3. Encryption and PII Protection ¶
- At rest: customer data stores and backups are encrypted using Google-managed encryption or equivalent managed cloud encryption.
- In transit: TLS is used on network paths.
- Secrets: managed through Google Secret Manager; secrets are not stored in source code or build logs.
- PII minimization: where direct identifiers are not required for third-party generative AI processing, identifiers such as names, email addresses, and phone numbers may be masked with placeholders before model calls, then re-associated inside Heyou.
4. Access Control ¶
- SSO support via standard enterprise identity protocols.
- MFA enforced for internal administrators.
- Role-based access controls in-product.
- Audit logs available for relevant administrative and security events.
- Production access is limited to approved operational needs and governed by least-privilege principles.
- Access reviews and prompt revocation processes are maintained.
5. Software Development Lifecycle ¶
- Code review required for production changes.
- Branch protection for production branches.

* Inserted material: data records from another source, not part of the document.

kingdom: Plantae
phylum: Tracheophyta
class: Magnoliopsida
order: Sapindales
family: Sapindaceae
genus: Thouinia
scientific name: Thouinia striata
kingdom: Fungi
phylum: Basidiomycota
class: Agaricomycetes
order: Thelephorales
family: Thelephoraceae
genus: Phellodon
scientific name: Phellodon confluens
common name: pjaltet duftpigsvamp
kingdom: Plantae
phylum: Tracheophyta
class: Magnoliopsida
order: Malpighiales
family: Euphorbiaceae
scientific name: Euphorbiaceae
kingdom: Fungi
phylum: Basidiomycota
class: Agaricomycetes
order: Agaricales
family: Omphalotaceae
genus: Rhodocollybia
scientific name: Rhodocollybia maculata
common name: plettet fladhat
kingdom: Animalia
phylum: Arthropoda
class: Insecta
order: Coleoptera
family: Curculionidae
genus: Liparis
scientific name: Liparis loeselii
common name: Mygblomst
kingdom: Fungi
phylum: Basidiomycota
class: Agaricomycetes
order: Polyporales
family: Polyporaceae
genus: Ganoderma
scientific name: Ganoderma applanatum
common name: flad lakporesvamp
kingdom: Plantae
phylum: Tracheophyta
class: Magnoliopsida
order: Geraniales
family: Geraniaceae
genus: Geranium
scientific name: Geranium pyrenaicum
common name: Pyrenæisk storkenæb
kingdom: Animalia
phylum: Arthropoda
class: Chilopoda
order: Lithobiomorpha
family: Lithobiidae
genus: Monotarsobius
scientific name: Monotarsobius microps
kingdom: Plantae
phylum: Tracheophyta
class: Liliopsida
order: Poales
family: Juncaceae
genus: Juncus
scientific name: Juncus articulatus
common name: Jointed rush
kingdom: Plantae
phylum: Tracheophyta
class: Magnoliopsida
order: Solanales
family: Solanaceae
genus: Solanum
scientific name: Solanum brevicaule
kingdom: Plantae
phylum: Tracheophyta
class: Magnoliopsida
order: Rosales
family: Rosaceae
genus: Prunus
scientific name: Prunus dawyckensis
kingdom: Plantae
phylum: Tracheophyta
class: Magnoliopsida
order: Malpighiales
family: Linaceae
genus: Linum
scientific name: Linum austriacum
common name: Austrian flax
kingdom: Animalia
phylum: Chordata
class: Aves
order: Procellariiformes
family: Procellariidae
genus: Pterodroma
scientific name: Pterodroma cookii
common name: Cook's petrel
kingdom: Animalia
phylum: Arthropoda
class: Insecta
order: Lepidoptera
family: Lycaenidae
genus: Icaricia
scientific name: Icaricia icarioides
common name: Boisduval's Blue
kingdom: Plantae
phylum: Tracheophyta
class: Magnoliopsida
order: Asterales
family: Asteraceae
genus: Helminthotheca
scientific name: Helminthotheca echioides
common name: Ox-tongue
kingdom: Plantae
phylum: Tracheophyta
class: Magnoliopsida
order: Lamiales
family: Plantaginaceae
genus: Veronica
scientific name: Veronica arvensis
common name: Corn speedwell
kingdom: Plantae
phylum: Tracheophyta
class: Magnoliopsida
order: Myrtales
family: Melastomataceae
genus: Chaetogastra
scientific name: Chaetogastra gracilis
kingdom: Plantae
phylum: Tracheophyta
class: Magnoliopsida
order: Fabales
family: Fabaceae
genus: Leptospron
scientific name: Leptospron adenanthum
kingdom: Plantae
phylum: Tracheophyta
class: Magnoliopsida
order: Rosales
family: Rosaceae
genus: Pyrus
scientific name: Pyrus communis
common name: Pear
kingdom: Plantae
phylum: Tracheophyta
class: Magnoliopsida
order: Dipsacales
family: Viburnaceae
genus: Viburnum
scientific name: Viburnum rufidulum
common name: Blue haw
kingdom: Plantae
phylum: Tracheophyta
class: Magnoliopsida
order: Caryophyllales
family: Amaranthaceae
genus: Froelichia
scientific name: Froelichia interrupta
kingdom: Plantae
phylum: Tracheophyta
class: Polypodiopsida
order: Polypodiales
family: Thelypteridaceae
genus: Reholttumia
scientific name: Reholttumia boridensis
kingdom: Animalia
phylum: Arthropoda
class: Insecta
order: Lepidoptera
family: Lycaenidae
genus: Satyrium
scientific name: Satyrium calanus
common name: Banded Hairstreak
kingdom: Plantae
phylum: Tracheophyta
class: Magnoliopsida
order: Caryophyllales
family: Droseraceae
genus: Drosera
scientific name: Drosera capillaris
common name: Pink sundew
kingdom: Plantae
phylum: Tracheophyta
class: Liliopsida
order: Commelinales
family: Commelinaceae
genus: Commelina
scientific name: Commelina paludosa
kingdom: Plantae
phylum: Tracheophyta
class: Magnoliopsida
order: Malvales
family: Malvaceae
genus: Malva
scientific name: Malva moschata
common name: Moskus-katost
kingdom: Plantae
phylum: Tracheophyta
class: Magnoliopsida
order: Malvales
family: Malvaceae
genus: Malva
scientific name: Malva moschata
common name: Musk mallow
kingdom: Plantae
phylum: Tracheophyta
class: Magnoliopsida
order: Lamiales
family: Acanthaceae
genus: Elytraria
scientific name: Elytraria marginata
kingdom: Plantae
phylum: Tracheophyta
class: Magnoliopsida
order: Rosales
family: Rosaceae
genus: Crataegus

- Static analysis, dependency scanning, and secrets scanning in CI.
- Vulnerability scanning of applications and infrastructure.
- Dependency patching based on severity.
- Change management with rollback procedures.
6. Vulnerability Management ¶
- Continuous scanning of infrastructure and applications.
- Coordinated vulnerability disclosure via security@heyou.com.
- Good-faith vulnerability reports are welcomed and handled under Heyou’s coordinated disclosure process.
- Third-party penetration testing and remediation tracking are performed as part of the security program.
7. Monitoring and Incident Response ¶
- 24/7 on-call coverage.
- Documented incident-response runbooks.
- Centralized security and audit logs.
- Post-incident review process.
- Customer notification for confirmed material security incidents involving Customer Data in accordance with the DPA.
8. Business Continuity and Disaster Recovery ¶
- Encrypted backups.
- Recovery processes aligned with service availability objectives.
- Disaster-recovery and crisis-response procedures.
- Testing and tabletop exercises as appropriate to the maturity of the program.
9. People ¶
- Confidentiality agreements for personnel.
- Security and privacy training.
- Role-based training for functions with elevated access.
- Secure device-management practices, including disk encryption and patching.
10. Vendor Management ¶
- Risk-tiered vendor assessment before onboarding.
- Contractual controls including DPA, security addendum where applicable, and confidentiality commitments.
- Re-review for critical vendors.
- Subprocessor change notification in accordance with the DPA.